Schwartz, a political liberal, believes that the flowering of rude behavior -- call it the New Boorishness -- took root in the late 1960s when students began challenging authority "for a very good reason: Authority was leading us into Vietnam."

Over time, she said, "we have shredded respect for every kind of institution, every kind of profession, and have indulged ourselves and our emotions at every level of society, from how kids treat their parents, how students treat their teachers and all the way up the line. So why wouldn't it ultimately get onto the tennis courts and presidential speeches?"

Many have bemoaned the erosion of civility represented by these rants, but cultural critic and writer Joseph Epstein thinks civility was purely a facade to begin with.

The public figures who crossed the line have careers that generally require them to create "false PR personalities," Epstein said. "These were eruptions of true, loathsome feelings after all these years of suppression and having to pretend to be such sweet characters when they are not. What they all were before is as phony as can be. They all just said, 'I can't take it anymore,' and they all fell apart."

Drew Westen, an Emory University psychologist who has studied the effects of unconscious racism in political contests, said it was no accident that most of these incidents involved blacks and whites. West is black and Swift is white, he noted. And Wilson, who yelled at Obama, is white.

"I think racial tensions on both sides are pretty high right now," Westen said. "It's on a new level now because it's not conscious or overt. It's bubbling underneath. What might have led to a small reaction or a thought to yourself that something is unfair is now popping out of people's mouths."

It is not clear that losing control exacts a price, which is part of the problem.

True, University of Oregon running back LeGarrette Blount was recently suspended for the season after punching a rival team's defensive end in the jaw, essentially ending Blount's college career.

And Williams, who first denied making a threat, did pay a literal price. She was fined $10,500 and the incident is being investigated by the International Tennis Federation. But the night after her verbal assault, she was onstage at the Video Music Awards joking about her outburst.

Some conservative circles have made a hero of Wilson, who yelled "You lie!" at Obama during the president's speech on healthcare reform last week before a joint session of Congress.

It has been reported that Wilson's campaign has raised nearly $1 million (though his Democratic opponent has also reportedly received a windfall).

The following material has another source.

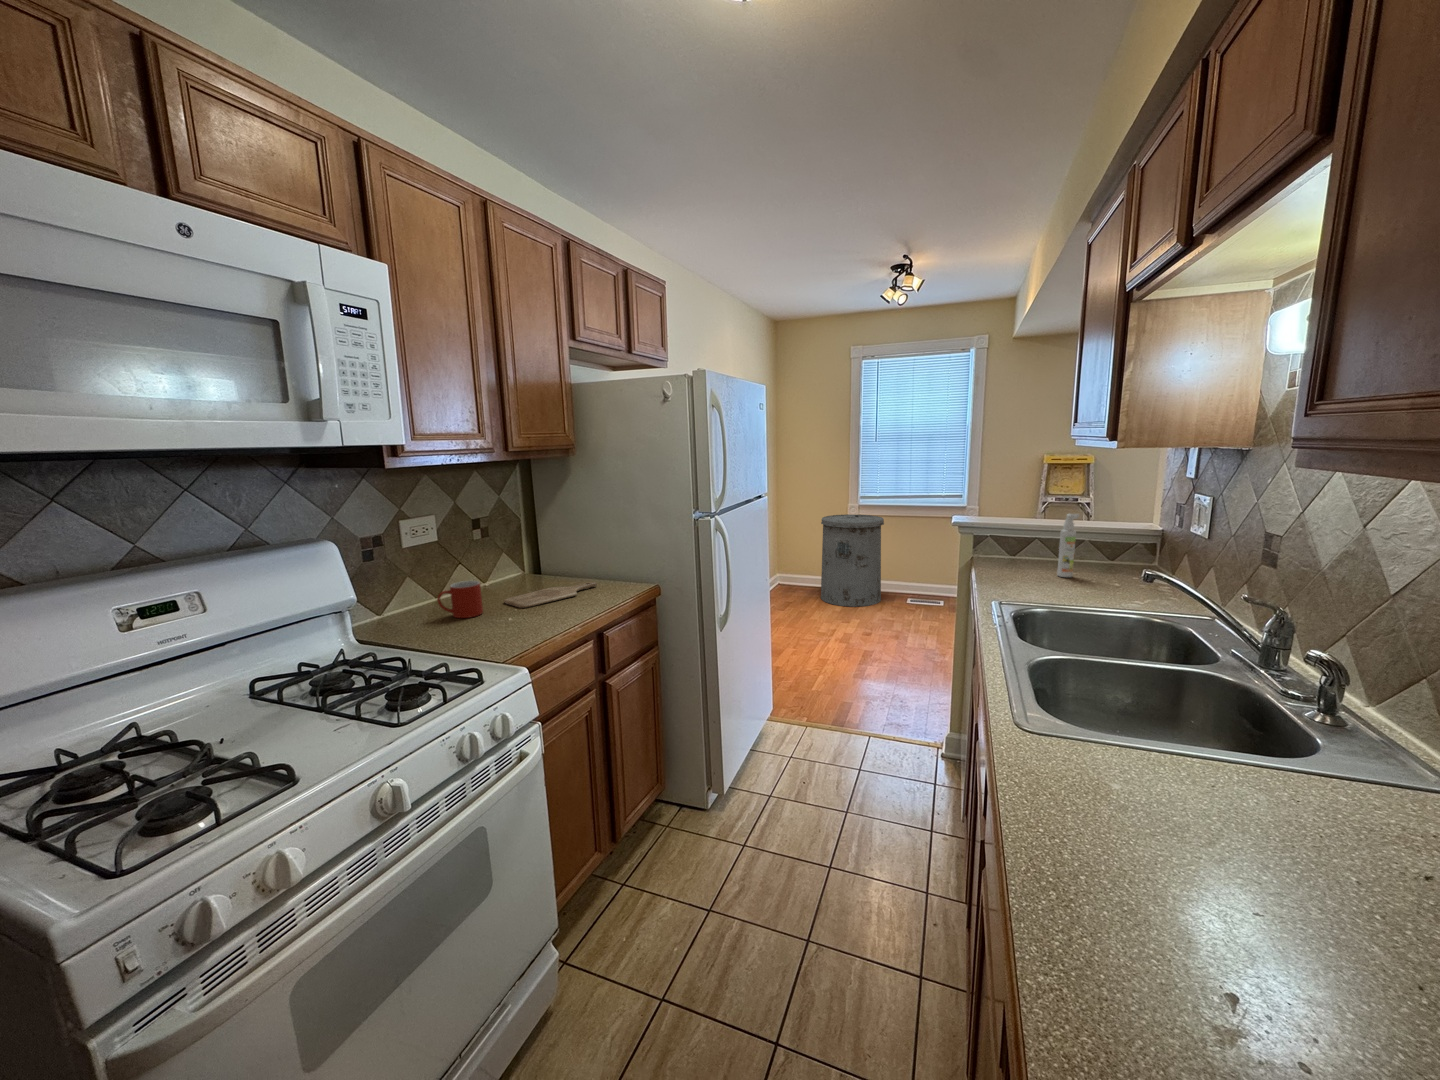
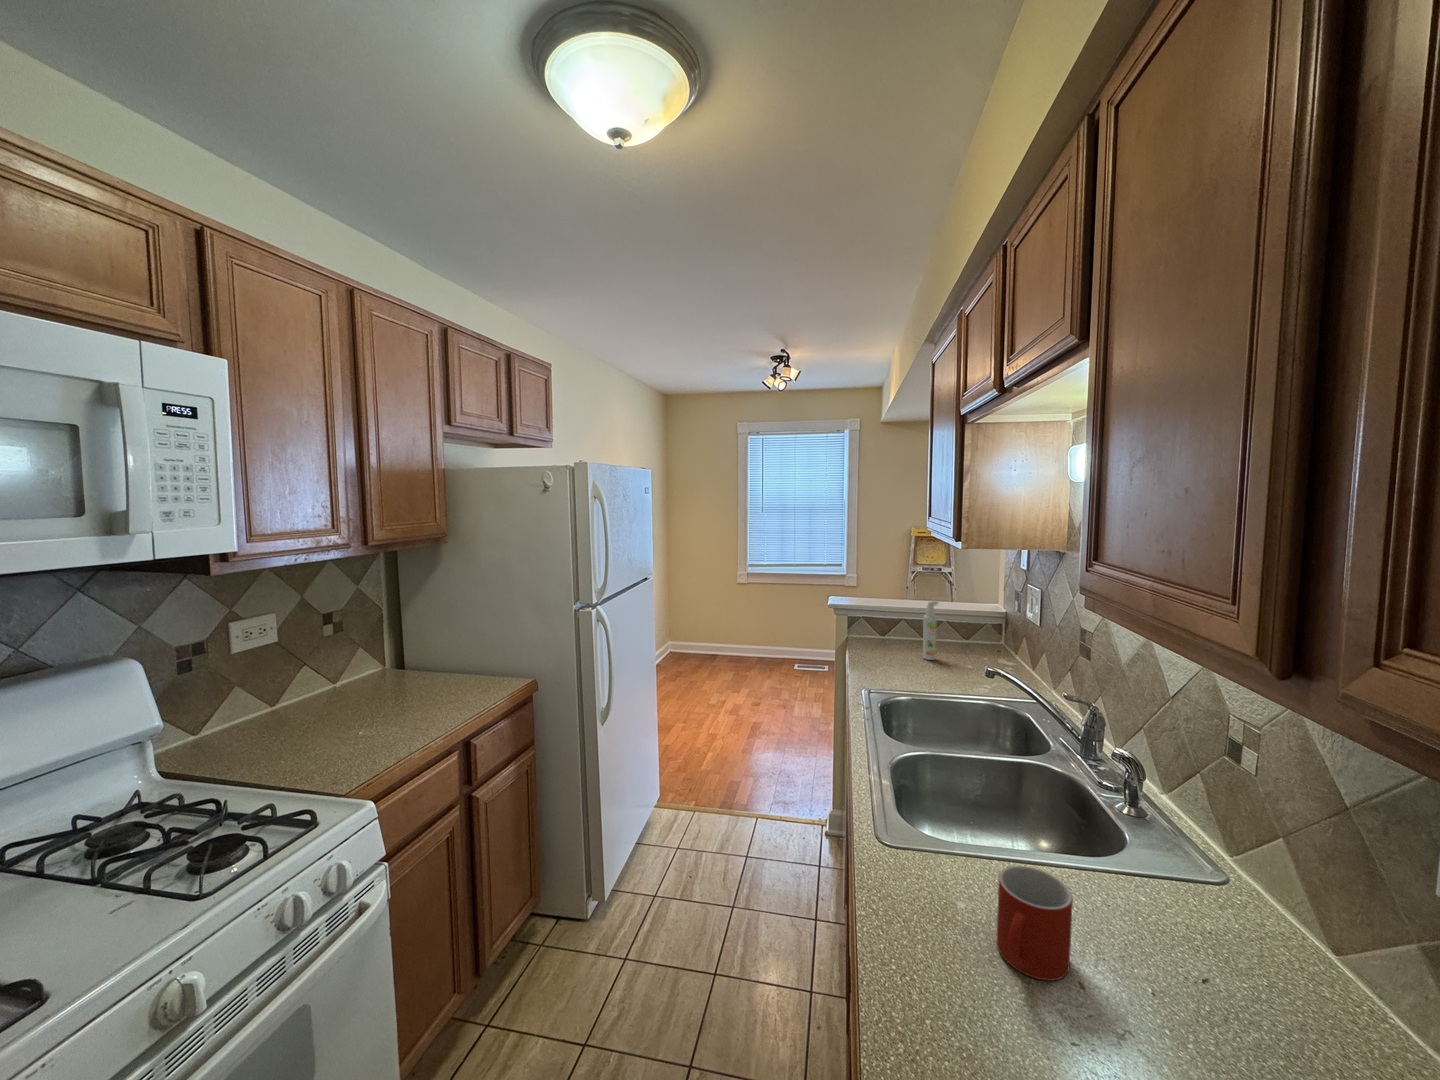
trash can: present [821,514,884,607] -> none [712,582,773,675]
mug: present [437,581,483,618] -> present [997,866,1073,981]
cutting board: present [504,582,597,608] -> none [354,678,467,717]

Some praised Obama for remaining above the fray, but Westen, a Democratic consultant, thinks he missed an important opportunity:

"The president had just said in his speech that he is happy to work with people who want solutions, but 'I will call you out' to those who are getting in the way and being uncivil. And then Joe Wilson calls him a liar to his face in front of the whole nation. He should have said, 'Excuse me, I believe someone just called me a liar. Would you like to stand up?' "

That Obama did not do that, said Westen, "was an object lesson in why the right continues to escalate their incivility."